• Tujuan Tugas
Tulis ulang baris-baris data mulai dari baris yang memuat "Document page, 1500x844 pixels." sampai akhir data, dengan mengubah "layout element" menjadi "page element" dan membiarkan bagian lain tetap sama.

── Data Tugas

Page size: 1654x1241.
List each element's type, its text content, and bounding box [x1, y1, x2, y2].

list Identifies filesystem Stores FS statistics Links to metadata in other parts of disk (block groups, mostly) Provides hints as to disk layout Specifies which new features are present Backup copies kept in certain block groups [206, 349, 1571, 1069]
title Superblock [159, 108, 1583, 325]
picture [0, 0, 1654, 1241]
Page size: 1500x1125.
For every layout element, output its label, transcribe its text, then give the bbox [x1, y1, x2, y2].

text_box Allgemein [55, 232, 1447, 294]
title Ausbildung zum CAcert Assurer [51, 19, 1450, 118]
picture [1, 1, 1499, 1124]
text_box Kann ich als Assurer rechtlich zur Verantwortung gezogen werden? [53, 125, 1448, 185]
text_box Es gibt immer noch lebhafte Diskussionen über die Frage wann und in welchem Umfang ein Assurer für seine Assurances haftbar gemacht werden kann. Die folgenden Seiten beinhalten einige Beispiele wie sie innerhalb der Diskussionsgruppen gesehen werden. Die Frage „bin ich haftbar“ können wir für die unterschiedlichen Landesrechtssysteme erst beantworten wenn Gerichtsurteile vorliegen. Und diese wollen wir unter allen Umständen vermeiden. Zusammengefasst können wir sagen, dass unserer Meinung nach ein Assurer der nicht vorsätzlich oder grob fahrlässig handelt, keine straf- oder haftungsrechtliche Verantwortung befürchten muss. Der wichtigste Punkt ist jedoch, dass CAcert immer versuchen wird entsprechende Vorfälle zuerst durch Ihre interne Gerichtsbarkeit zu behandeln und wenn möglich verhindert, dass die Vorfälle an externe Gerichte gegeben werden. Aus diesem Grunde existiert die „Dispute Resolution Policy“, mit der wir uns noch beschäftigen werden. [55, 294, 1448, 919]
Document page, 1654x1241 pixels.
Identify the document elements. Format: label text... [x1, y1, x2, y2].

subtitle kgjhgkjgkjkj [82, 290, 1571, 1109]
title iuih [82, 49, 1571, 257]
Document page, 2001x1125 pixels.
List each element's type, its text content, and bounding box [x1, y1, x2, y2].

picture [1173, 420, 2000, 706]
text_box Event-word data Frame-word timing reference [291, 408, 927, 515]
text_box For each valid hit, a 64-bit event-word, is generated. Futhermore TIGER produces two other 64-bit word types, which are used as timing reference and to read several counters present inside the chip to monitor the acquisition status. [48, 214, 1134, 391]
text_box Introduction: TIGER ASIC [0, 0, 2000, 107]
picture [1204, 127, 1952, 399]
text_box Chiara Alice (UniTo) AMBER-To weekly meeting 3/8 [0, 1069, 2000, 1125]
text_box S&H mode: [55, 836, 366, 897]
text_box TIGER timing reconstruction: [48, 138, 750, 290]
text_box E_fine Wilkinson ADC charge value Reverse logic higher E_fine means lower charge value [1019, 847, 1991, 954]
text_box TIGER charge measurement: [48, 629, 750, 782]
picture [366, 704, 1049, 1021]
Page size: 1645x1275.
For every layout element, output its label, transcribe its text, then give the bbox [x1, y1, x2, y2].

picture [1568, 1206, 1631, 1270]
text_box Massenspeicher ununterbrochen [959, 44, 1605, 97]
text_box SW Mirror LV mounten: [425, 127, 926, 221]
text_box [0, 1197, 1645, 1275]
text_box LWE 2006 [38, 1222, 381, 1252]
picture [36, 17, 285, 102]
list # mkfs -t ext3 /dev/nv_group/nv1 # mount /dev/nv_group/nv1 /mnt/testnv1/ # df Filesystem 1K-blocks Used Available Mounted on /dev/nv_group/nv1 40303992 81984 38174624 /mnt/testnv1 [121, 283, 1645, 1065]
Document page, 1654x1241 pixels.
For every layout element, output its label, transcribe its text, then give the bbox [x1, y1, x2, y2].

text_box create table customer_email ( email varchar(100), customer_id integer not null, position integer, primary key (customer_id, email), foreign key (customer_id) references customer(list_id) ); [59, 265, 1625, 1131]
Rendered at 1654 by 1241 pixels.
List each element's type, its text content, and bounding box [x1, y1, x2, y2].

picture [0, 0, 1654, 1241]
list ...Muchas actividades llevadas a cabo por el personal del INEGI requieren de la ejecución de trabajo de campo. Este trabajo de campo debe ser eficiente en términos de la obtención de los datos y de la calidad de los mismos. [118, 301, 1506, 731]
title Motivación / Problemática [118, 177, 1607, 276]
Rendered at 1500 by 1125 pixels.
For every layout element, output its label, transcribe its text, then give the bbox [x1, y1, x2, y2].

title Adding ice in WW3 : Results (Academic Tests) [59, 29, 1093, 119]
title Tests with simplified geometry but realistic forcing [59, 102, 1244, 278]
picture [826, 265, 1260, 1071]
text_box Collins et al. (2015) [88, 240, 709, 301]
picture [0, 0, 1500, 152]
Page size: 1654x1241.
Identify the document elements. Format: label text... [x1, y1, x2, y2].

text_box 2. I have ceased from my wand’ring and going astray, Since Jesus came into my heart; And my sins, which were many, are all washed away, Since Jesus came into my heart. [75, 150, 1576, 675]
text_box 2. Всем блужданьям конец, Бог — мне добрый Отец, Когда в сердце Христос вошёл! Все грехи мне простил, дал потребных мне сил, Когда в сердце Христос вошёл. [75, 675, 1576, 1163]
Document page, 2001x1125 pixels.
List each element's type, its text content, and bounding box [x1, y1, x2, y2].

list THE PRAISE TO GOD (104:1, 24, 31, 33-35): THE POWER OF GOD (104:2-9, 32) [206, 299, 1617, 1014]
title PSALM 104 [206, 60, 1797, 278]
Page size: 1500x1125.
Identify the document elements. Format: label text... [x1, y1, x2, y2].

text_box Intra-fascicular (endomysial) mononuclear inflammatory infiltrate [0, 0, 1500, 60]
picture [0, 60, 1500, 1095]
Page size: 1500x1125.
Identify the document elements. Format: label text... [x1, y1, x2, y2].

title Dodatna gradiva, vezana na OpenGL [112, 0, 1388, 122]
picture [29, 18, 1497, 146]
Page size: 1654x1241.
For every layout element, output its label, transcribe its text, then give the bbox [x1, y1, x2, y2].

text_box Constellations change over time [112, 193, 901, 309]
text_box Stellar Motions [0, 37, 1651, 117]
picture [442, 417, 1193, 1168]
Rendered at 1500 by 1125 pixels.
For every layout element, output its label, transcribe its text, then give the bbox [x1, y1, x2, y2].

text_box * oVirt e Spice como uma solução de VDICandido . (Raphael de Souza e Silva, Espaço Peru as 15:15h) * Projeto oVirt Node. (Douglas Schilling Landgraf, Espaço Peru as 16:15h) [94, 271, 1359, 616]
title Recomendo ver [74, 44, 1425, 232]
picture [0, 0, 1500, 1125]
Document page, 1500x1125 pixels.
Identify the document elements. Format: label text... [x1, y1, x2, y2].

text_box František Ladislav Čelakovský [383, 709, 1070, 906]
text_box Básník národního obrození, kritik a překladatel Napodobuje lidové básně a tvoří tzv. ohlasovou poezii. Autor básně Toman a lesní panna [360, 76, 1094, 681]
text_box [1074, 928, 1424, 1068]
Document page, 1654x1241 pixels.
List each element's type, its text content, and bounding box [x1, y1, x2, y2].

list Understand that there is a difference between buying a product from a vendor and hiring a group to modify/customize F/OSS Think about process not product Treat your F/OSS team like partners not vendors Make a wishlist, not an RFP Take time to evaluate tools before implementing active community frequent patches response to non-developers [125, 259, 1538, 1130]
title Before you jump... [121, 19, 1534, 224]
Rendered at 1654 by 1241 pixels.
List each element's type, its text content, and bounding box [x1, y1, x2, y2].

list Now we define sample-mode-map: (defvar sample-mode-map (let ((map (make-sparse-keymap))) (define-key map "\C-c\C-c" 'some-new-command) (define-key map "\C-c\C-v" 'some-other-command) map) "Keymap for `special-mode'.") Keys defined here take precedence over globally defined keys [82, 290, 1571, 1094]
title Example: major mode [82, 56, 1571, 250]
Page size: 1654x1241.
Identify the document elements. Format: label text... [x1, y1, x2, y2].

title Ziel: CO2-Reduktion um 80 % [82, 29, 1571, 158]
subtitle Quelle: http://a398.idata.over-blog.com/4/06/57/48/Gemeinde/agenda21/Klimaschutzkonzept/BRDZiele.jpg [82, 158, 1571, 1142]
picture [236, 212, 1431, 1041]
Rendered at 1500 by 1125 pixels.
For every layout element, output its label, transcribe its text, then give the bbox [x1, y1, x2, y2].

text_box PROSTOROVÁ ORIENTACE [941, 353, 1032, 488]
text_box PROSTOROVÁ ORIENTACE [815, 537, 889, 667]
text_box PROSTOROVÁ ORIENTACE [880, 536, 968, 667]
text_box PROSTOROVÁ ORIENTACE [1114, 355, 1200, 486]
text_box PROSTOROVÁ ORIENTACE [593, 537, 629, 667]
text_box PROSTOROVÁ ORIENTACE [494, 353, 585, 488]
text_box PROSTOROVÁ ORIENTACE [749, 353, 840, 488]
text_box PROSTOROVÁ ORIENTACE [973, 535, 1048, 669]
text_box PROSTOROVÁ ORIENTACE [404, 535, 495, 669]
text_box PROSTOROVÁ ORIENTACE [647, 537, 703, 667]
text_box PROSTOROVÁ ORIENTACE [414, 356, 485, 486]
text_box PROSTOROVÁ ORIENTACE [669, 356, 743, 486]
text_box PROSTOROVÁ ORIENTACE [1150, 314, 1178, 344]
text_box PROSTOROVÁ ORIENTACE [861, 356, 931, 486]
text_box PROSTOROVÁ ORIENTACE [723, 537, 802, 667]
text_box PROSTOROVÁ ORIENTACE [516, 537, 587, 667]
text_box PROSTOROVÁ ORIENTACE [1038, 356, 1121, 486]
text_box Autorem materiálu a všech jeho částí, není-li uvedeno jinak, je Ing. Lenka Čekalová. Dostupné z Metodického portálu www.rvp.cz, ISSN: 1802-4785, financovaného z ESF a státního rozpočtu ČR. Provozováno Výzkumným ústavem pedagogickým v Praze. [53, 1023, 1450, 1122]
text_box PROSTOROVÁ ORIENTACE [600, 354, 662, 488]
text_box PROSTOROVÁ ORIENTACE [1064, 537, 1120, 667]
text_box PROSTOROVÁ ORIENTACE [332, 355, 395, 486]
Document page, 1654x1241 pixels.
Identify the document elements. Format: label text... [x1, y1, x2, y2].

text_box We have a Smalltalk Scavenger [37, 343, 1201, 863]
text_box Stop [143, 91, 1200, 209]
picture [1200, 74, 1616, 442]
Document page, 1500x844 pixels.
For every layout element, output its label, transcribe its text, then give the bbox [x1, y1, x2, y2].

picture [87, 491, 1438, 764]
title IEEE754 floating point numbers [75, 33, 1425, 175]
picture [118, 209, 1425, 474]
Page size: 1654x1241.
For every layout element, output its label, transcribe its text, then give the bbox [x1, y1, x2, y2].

────

• Hasil Tugas
Document page, 1500x844 pixels.
For every page element, output its label, transcribe its text, then give the bbox [x1, y1, x2, y2].

picture [87, 491, 1438, 764]
title IEEE754 floating point numbers [75, 33, 1425, 175]
picture [118, 209, 1425, 474]
Page size: 1654x1241.
For every page element, output its label, transcribe its text, then give the bbox [x1, y1, x2, y2].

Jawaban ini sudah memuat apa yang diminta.